Short answer: This state is not solvable.

First note that every permutation can be represented as a graph of disjoint cycles (see cycle notation). In the usual way, then, we represent a game state as a permutation of the 8 non-blank tiles, flattened to row major order.

Now, we can show that the parity (oddness/evenness) of the number of cycles is invariant under the sliding of the tile. To see why, we only need to consider vertical moves, because horizontal moves preserve the permutation. Here, notice that exactly $3$ elements $x, y, z$ change position to $z, x, y$. We proceed by focusing on the predecessors of $x, y, z$ in their respective cycles. Now there are $3$ cases to consider:

  • Same cycle: All elements are in the same cycle. In this case, exactly one cycle remains in the place of the old cycle, so the total number of cycles is preserved. See the image below for this case. Green circles represent predecessors, blue circles represent $x, y, z$. Similar pictures for the other cases can be drawn.

Same Cycle Case

  • Two cycles: In this case, there is one cycle containing exactly $2$ elements, and one cycle containing $1$ element. Here, the swap generates $2$ new cycles in place of the old $2$ cycles. So again, the total number of cycles is preserved.
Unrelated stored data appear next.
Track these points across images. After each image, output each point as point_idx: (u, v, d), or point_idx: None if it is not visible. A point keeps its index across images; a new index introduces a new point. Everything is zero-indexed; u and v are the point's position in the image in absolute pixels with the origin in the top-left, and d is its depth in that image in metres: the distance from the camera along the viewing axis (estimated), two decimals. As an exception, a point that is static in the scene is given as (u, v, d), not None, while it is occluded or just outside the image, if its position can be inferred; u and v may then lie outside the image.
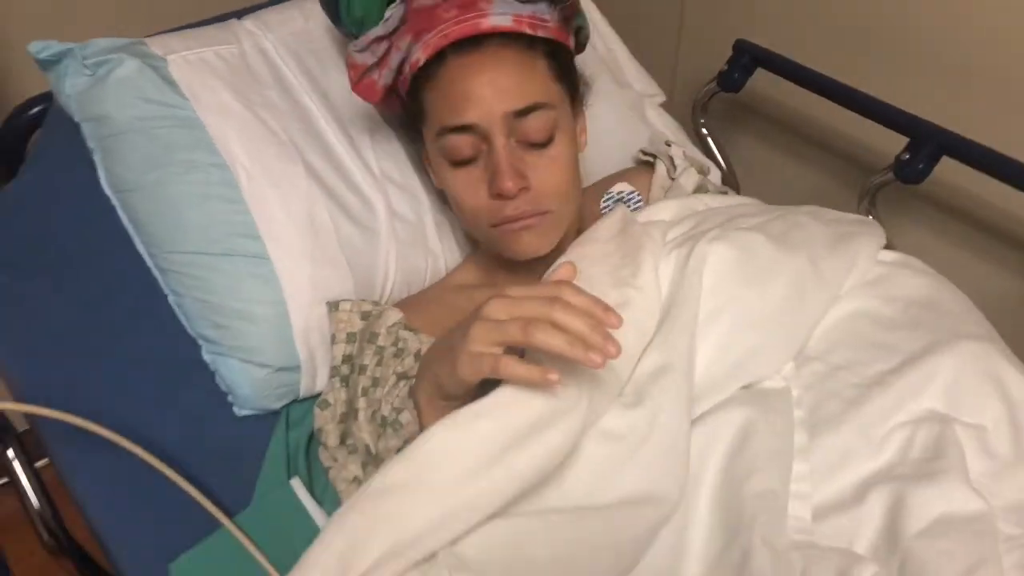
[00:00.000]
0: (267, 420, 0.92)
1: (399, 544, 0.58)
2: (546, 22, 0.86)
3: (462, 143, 0.84)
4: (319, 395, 0.93)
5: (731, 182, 1.41)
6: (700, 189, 1.04)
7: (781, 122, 1.51)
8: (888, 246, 1.19)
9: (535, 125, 0.83)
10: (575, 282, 0.71)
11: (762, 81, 1.36)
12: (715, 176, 1.23)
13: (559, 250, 0.86)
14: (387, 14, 0.88)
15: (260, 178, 0.94)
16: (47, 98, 1.08)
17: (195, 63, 0.99)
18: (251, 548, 0.77)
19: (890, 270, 0.85)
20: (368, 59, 0.89)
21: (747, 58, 1.32)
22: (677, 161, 1.04)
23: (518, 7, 0.84)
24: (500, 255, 0.91)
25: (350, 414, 0.87)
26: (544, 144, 0.84)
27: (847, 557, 0.67)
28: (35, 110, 1.11)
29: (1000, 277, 1.26)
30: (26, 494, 0.92)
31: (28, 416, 0.92)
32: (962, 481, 0.69)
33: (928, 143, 1.12)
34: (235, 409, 0.93)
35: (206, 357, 0.93)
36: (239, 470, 0.87)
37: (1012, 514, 0.69)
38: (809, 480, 0.72)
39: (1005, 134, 1.09)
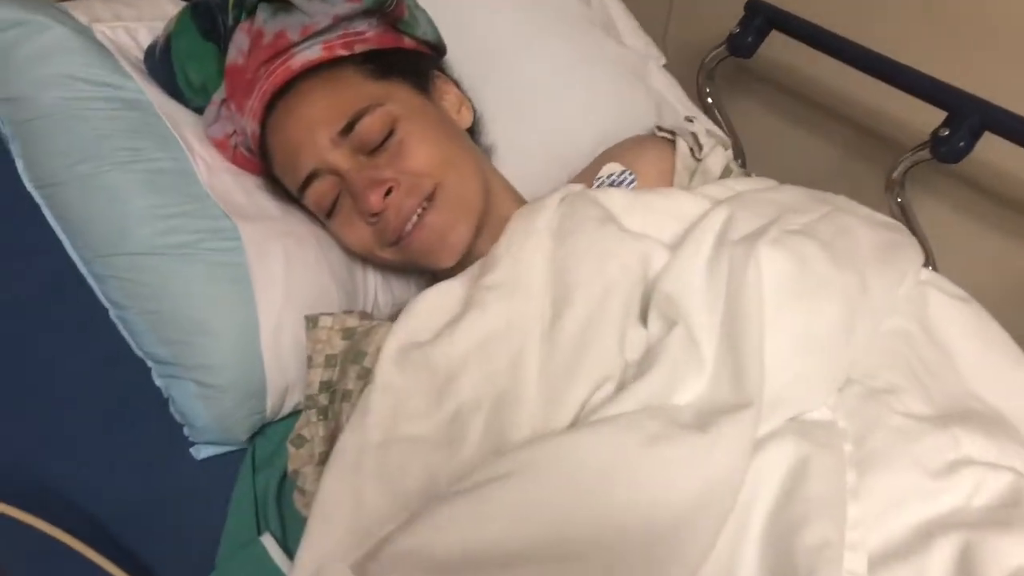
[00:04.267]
0: (231, 460, 0.82)
1: None
2: (363, 34, 0.84)
3: (320, 192, 0.82)
4: (289, 419, 0.83)
5: (738, 158, 1.32)
6: (726, 172, 0.96)
7: (794, 91, 1.43)
8: (917, 229, 1.15)
9: (366, 130, 0.80)
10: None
11: (773, 44, 1.27)
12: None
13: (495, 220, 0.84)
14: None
15: (220, 168, 0.85)
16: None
17: (128, 36, 0.88)
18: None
19: (927, 292, 0.82)
20: (227, 127, 0.86)
21: (760, 19, 1.23)
22: (702, 139, 0.96)
23: (327, 34, 0.82)
24: (433, 271, 0.85)
25: None
26: (387, 139, 0.80)
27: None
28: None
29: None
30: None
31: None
32: None
33: (969, 118, 1.04)
34: (193, 450, 0.82)
35: (157, 382, 0.82)
36: (199, 525, 0.78)
37: None
38: (862, 526, 0.67)
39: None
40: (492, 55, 1.01)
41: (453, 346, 0.73)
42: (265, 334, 0.80)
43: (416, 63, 0.88)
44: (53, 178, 0.81)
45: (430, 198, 0.80)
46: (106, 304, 0.82)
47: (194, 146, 0.84)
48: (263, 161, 0.86)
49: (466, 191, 0.82)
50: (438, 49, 0.93)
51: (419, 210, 0.80)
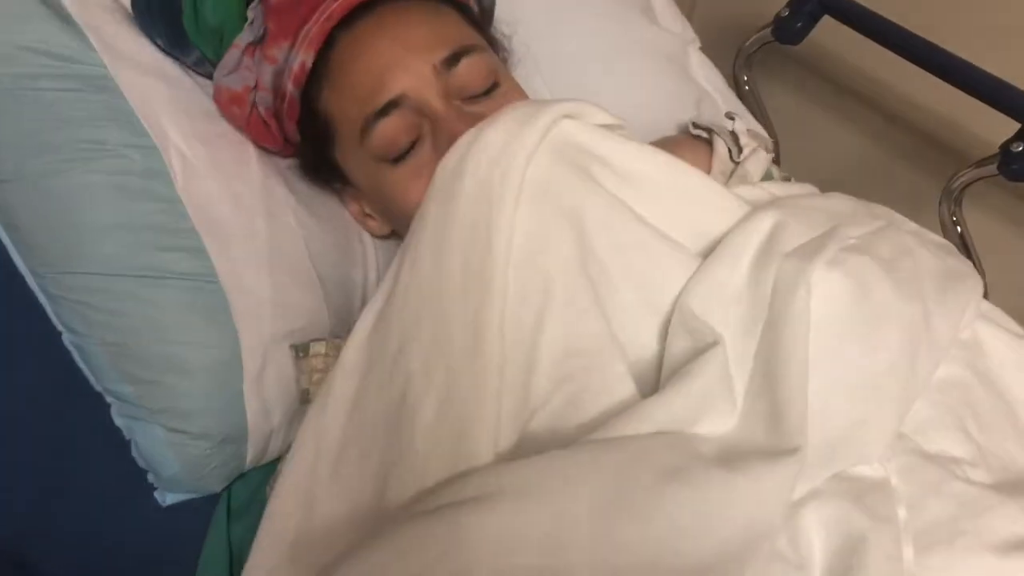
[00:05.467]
0: (203, 506, 0.72)
1: None
2: None
3: (395, 127, 0.69)
4: (272, 465, 0.73)
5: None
6: (766, 177, 0.86)
7: (840, 83, 1.31)
8: (971, 251, 1.05)
9: (471, 71, 0.70)
10: None
11: (821, 29, 1.15)
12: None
13: None
14: (250, 15, 0.72)
15: (201, 166, 0.72)
16: None
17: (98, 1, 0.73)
18: None
19: (983, 330, 0.73)
20: (248, 79, 0.72)
21: (813, 3, 1.10)
22: (743, 140, 0.86)
23: None
24: None
25: None
26: (489, 90, 0.71)
27: None
28: None
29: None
30: None
31: None
32: None
33: (1048, 133, 0.93)
34: (157, 494, 0.72)
35: (118, 421, 0.71)
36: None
37: None
38: None
39: None
40: (519, 34, 0.89)
41: (407, 303, 0.62)
42: (248, 373, 0.69)
43: (497, 44, 0.80)
44: (-1, 173, 0.69)
45: None
46: (59, 327, 0.70)
47: (169, 135, 0.71)
48: (296, 112, 0.73)
49: None
50: (489, 16, 0.84)
51: None
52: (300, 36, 0.70)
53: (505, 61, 0.82)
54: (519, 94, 0.73)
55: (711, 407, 0.59)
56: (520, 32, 0.89)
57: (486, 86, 0.70)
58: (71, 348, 0.71)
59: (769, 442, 0.58)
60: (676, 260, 0.64)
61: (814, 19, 1.12)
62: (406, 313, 0.62)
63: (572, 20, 0.97)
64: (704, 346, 0.60)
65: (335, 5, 0.69)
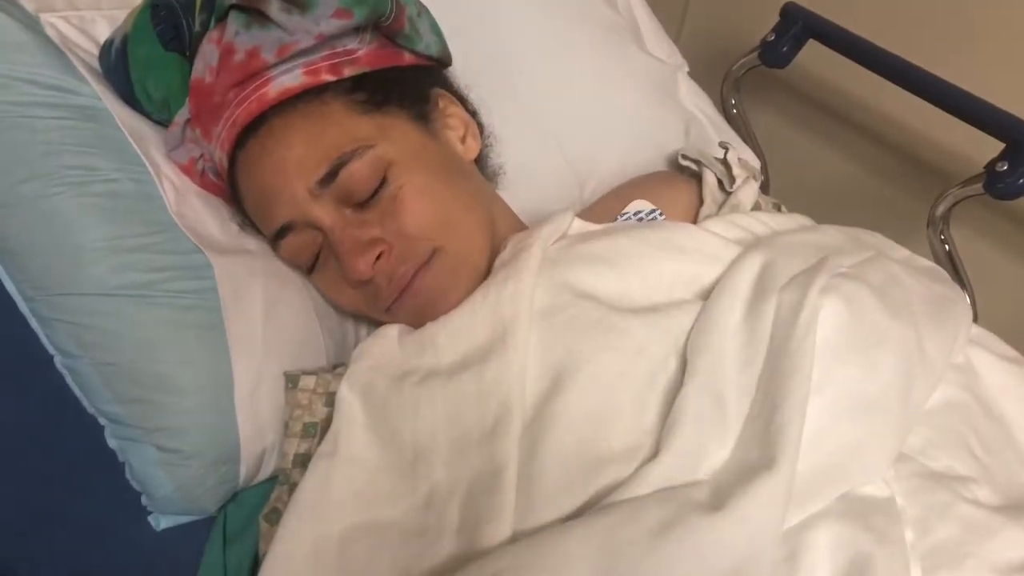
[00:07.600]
0: (197, 529, 0.72)
1: None
2: (353, 53, 0.73)
3: (296, 246, 0.73)
4: (267, 482, 0.74)
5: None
6: (755, 207, 0.87)
7: (827, 106, 1.34)
8: (960, 271, 1.07)
9: (352, 180, 0.70)
10: None
11: (807, 52, 1.18)
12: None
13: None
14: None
15: (192, 194, 0.75)
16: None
17: (83, 30, 0.76)
18: None
19: (976, 355, 0.76)
20: (193, 151, 0.76)
21: (798, 27, 1.14)
22: (735, 171, 0.87)
23: (311, 55, 0.71)
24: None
25: None
26: (378, 190, 0.70)
27: None
28: None
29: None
30: None
31: None
32: None
33: (1031, 152, 0.95)
34: (151, 519, 0.72)
35: (111, 443, 0.72)
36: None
37: None
38: None
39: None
40: (509, 64, 0.92)
41: (419, 419, 0.65)
42: (240, 391, 0.70)
43: (416, 84, 0.77)
44: (-8, 198, 0.70)
45: (426, 263, 0.71)
46: (52, 351, 0.71)
47: (160, 164, 0.74)
48: (233, 196, 0.76)
49: (469, 253, 0.72)
50: (442, 62, 0.83)
51: (415, 279, 0.71)
52: (213, 135, 0.73)
53: (432, 107, 0.79)
54: (416, 181, 0.71)
55: (703, 449, 0.61)
56: (504, 63, 0.91)
57: (371, 189, 0.70)
58: (64, 371, 0.71)
59: (763, 459, 0.59)
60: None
61: (799, 43, 1.15)
62: (421, 428, 0.64)
63: (563, 52, 0.99)
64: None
65: (236, 114, 0.71)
  • Three cycles: In this case, all three cycles merge into one cycle. So the total number of cycles decreases by $2$, preserving the parity of the total number of cycles.

Since parity is preserved in each case, it is always preserved. Hence you cannot get from a permutation with an odd number of cycles (like the one in the question) to one with an even number of cycles, by only sliding the blank tile.